O diagnóstico é de natureza tanto humanitária quanto estratégica: quase metade dos cerca de 17 milhões de menores em idade escolar foram privados de sala de aula, e muitos permanecem, segundo a ONG, cerca de 484 dias sem pisar uma escola. Estes números desenham um cenário onde a perda de tempo de aprendizagem se converte, a médio e longo prazo, em perda de capital humano e em fragilização dos alicerces do Estado.

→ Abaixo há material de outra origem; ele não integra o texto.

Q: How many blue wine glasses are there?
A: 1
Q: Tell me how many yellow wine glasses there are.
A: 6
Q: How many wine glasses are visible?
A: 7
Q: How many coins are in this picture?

O conflito, que irrompeu em meados de abril de 2023, opõe as Forças Armadas regulares (SAF) às forças paramilitares Rapid Support Forces (RSF). Trata-se de uma luta pelo controle político e territorial que tem transformado em palco de deslocamento e violência grandes porções do país, cujo território é quase quatro vezes o da França. No terreno educacional, a consequência é direta: muitas escolas foram danificadas pela ação bélica ou convertidas em abrigos temporários para civis deslocados.

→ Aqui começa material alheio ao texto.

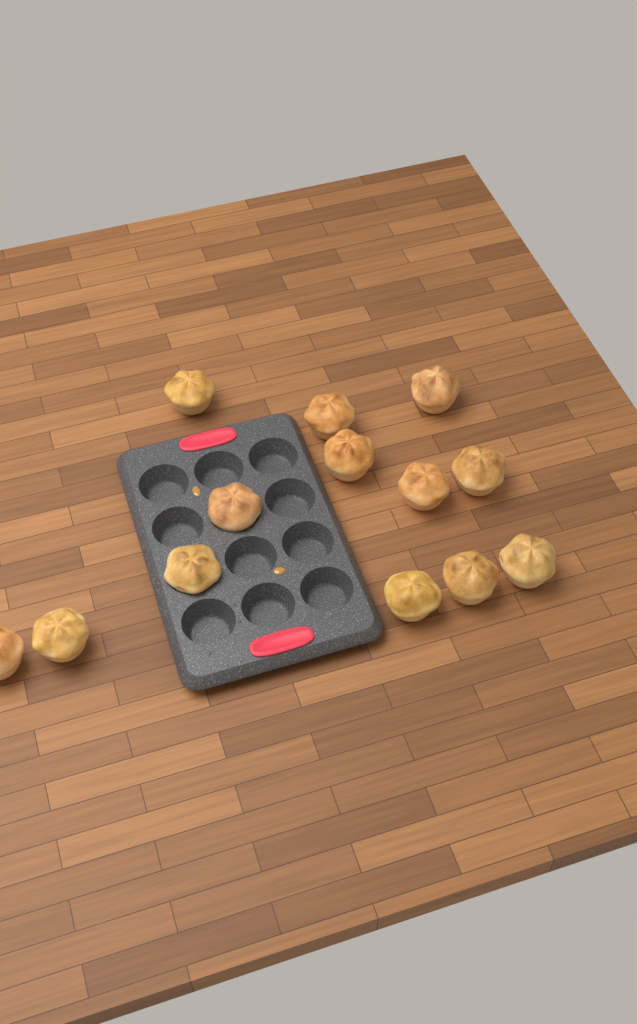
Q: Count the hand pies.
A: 13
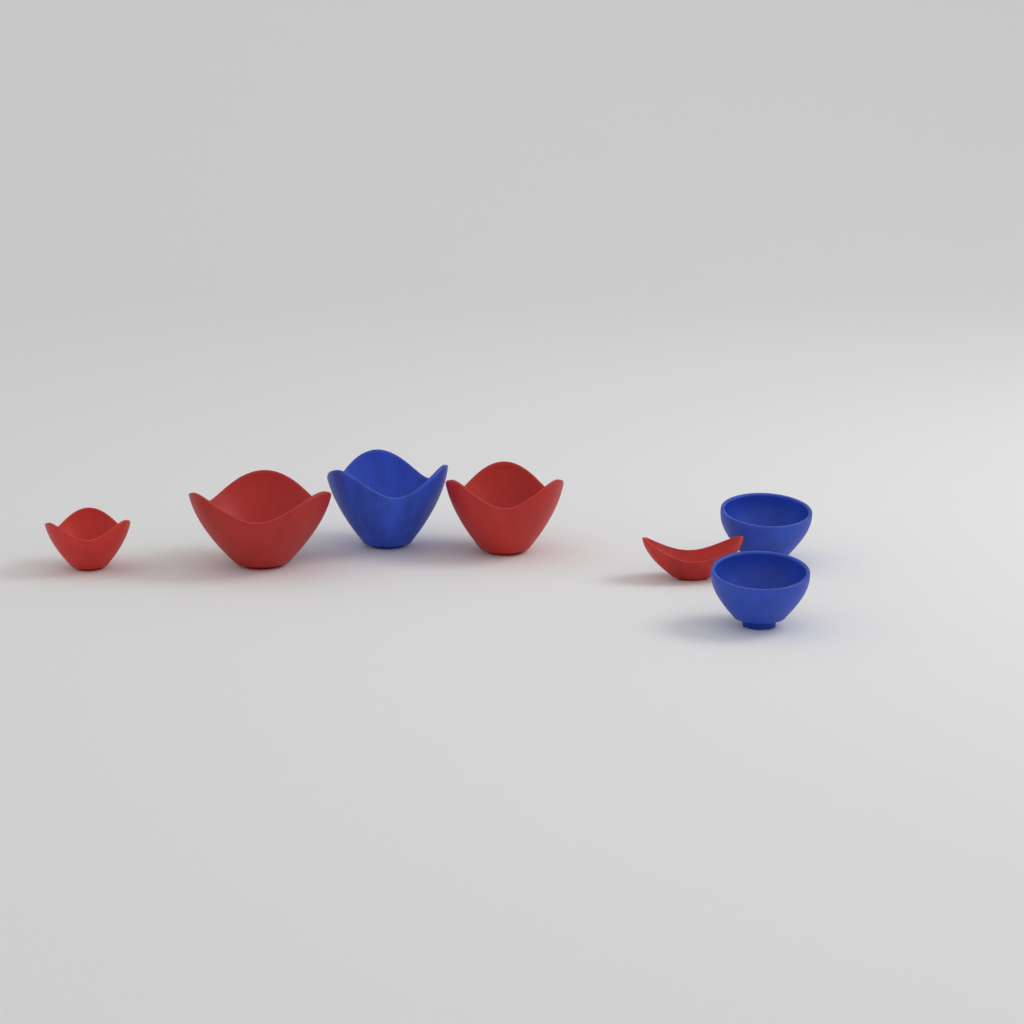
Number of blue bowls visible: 3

Em paralelo às violações contra a infraestrutura escolar, a Corte Penal Internacional (CPI) e agências humanitárias denunciam crimes de grande gravidade em regiões como o Darfur — entre eles execuções sumárias, estupros utilizados como arma de guerra e perseguições de base étnica — que dificultam ainda mais a retomada de uma vida escolar normal.

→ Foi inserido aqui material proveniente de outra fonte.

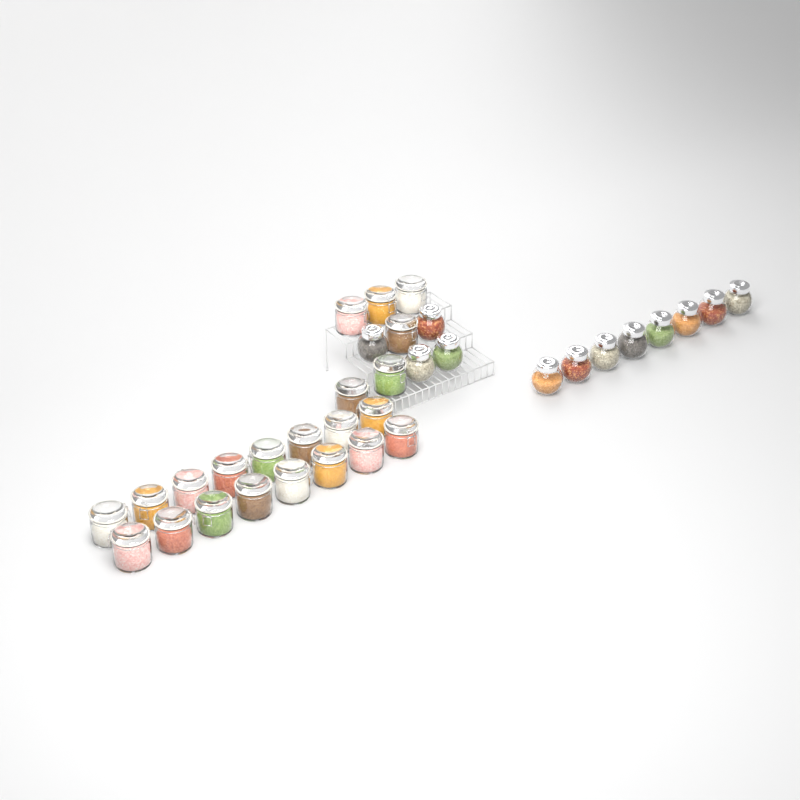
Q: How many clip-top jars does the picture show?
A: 22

Inger Asing, diretora da Save the Children, adverte que, sem um esforço internacional coordenado e investimentos maciços no setor educativo, a comunidade global corre o risco de condenar uma geração inteira a um futuro marcado pela violência e pela marginalização. A magnitude do problema agrava-se pela crise alimentar: o Programa Mundial de Alimentos aponta que cerca de 21 milhões de pessoas enfrentam insegurança alimentar aguda, reduzindo a capacidade das famílias de priorizar a educação.
Do ponto de vista estratégico, estamos diante de um «movimento decisivo no tabuleiro» da estabilidade regional. A educação é um dos alicerces frágeis da diplomacia e da reconstrução pós‑conflito; seu colapso implica um redesenho de fronteiras invisíveis — sociais e económicas — que poderão perdurar por décadas. A paralisação escolar prolongada alimenta bolsones de recrutável desespero, erosão de competências técnicas e enfraquecimento das instituições estatais.
As soluções exigem, portanto, um duplo enfoque: proteção imediata das infraestruturas escolares e reabilitação pedagógica sustentada. Medidas práticas incluem corredores seguros para o retorno às aulas, reabilitação de edifícios, apoio psicossocial e programas de recuperação curricular para mitigar os déficits acumulados. No nível diplomático, é necessária pressão internacional contínua para cessar as hostilidades e garantir acesso humanitário irrestrito.
Como analista diplomático, insisto que a resposta não pode ser fragmentária. Intervenções pontuais seriam meros paliativos num tabuleiro onde os movimentos dos atores armados são calculados e persistentes. Sem uma estratégia integradora que combine segurança, ajuda humanitária e reconstrução educativa, o Sudão arrisca transformar uma crise temporal numa transformação estrutural profunda do seu tecido social.
Em suma, a situação das escolas no Sudão é um indicador-chave da tectônica de poder em curso: a proteção da infância e da educação não é apenas uma obrigação humanitária, é uma peça central na recomposição da paz e da ordem civil. A comunidade internacional dispõe ainda de janelas de ação; a remoção dessa janela significará que uma geração terá sido perdida no silêncio das salas vazias.